(Required work) Beginning at the line that contains "31 juillet 2026", transcribe the remaining lines of the listing exactly; include the final line and omit everything before.

#### Data to process ####

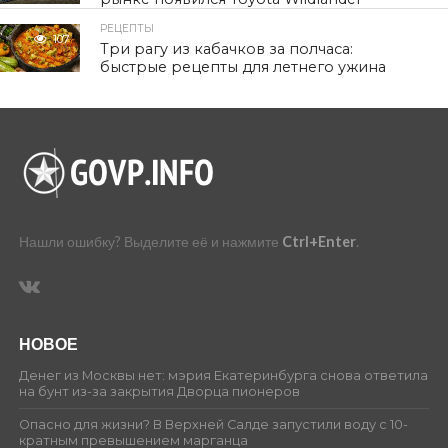
РЕЦЕПТЫ
107
Три рагу из кабачков за полчаса:
быстрые рецепты для летнего ужина
Нашли ошибку? Выделите её и нажмите
Ctrl+Enter
.
НОВОЕ
Денег из Москвы нет: мэрия Екатеринбурга снова ответила
на бунт из-за закрытия Дворца пионеров
Опасно для жизни? В Верхней Салде запустили воду с 10-
кратным превышением марганца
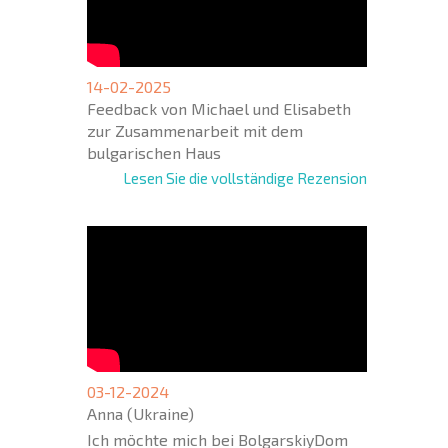
14-02-2025
Feedback von Michael und Elisabeth
zur Zusammenarbeit mit dem
bulgarischen Haus
Lesen Sie die vollständige Rezension
03-12-2024
Anna (Ukraine)
Ich möchte mich bei BolgarskiyDom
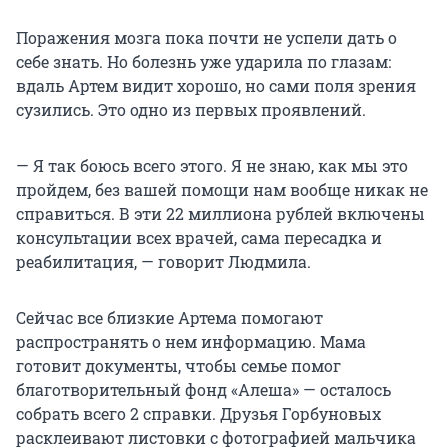
Поражения мозга пока почти не успели дать о
себе знать. Но болезнь уже ударила по глазам:
вдаль Артем видит хорошо, но сами поля зрения
сузились. Это одно из первых проявлений.
— Я так боюсь всего этого. Я не знаю, как мы это
пройдем, без вашей помощи нам вообще никак не
справиться. В эти 22 миллиона рублей включены
консультации всех врачей, сама пересадка и
реабилитация, — говорит Людмила.
Сейчас все близкие Артема помогают
распространять о нем информацию. Мама
готовит документы, чтобы семье помог
благотворительный фонд «Алеша» — осталось
собрать всего 2 справки. Друзья Горбуновых
расклеивают листовки с фотографией мальчика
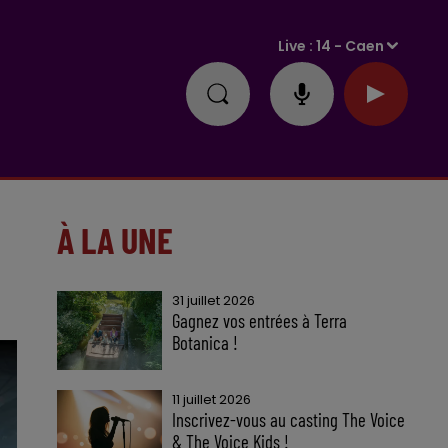
Live :
14 - Caen
À LA UNE
31 juillet 2026
Gagnez vos entrées à Terra
Botanica !
11 juillet 2026
Inscrivez-vous au casting The Voice
& The Voice Kids !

####

(Task response)
31 juillet 2026
Gagnez vos entrées à Terra
Botanica !
11 juillet 2026
Inscrivez-vous au casting The Voice
& The Voice Kids !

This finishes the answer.